Can my sin ever be totally tamed? Not in this life. Much of the sin that is in me I’m not even conscious of yet. As I grow more spiritually aware, I’ll see deficits that I don’t have the sensitivity to see right now. But even the sins I’m aware of are constantly tempting me. The Bible says, “We wrestle …. ” We wrestle-not against flesh and blood. We wrestle and as we faithfully wrestle, God allows us victories along the way. We wrestle-and as we wrestle, a Friend greater than we know is somehow at work wrestling in us and for us and through us. The greatest sin would be to stop wrestling, to stop fighting, to stop loving.

 

 

 

 

 

 

 

 

 

 

 

 

 

 

Life Link:

 

v     What’s your favorite pet or animal?

 

v     Summary

 

v     Was there anything that struck you, confused you, or that you disagreed with in Sunday’s message?

 

v     Do you ever feel like the fight against sin is a losing battle . . . or at least one that you’re not winning? Does this make you want to give up or weary you and cause you not to fight it? How does the analogy of the onion help you to see sin differently?

 

v     Do you believe that God will forgive you 491 times for the same sin if you are sincere about your repentance? Does it bother you that God’s forgives like this? Why or why not?

 

v     How are we called to forgive those who sin against us? Could you forgive someone 491 times if they were sincere? How can we grow in our ability to forgive people? Leader: Realize that it’s not flesh and blood we’re dealing with but rather a spiritual power. Hate evil, not the person

 

v     Have you ever worn something like a watch or a ring that was uncomfortable at first, but over time you became almost unaware of it being there, and if you removed it, it was like you were missing a part of you?
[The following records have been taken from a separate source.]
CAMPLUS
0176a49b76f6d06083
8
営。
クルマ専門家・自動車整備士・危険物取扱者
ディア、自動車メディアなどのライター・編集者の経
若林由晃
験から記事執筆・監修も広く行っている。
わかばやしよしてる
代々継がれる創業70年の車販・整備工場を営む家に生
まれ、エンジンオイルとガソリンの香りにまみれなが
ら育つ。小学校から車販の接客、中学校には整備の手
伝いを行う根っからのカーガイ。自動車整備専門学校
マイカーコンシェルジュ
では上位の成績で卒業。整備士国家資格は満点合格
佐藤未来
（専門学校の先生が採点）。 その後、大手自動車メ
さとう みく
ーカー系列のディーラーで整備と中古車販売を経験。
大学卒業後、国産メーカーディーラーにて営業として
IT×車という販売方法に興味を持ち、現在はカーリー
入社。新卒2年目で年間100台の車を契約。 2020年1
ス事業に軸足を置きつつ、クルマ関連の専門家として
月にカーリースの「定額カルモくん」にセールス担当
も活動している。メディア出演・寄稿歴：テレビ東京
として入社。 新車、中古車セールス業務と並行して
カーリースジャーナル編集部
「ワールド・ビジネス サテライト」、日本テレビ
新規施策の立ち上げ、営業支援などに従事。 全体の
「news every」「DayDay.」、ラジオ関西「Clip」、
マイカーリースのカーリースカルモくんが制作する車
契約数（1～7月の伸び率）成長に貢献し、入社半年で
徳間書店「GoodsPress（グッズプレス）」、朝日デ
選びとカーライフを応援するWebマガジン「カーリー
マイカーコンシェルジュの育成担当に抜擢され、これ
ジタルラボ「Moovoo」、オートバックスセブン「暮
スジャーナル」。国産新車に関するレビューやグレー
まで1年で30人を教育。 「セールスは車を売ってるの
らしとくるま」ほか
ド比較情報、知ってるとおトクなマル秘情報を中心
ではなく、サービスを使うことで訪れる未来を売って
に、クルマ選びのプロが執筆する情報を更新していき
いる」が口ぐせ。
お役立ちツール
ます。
How is sin like this? If sin has been in your life for a long time, do you think you would be aware of it or comfortable with it? Why is the Holy Spirit inside of us important for making us aware of our sin?

 

v     How is sin like the frog in the pot of ever warming water?

 

v     In what ways does sin affect our lives? Why is God so against it? On a scale of 1 to 10 how bad do you think sin is for your life? On a scale of 1 to 10, how much do you war against sin in your life and family?

 

v     Name one place that sin corrupts your life and keeps you from experiencing heaven on earth? What are you doing to wrestle with that sin? How is God involved?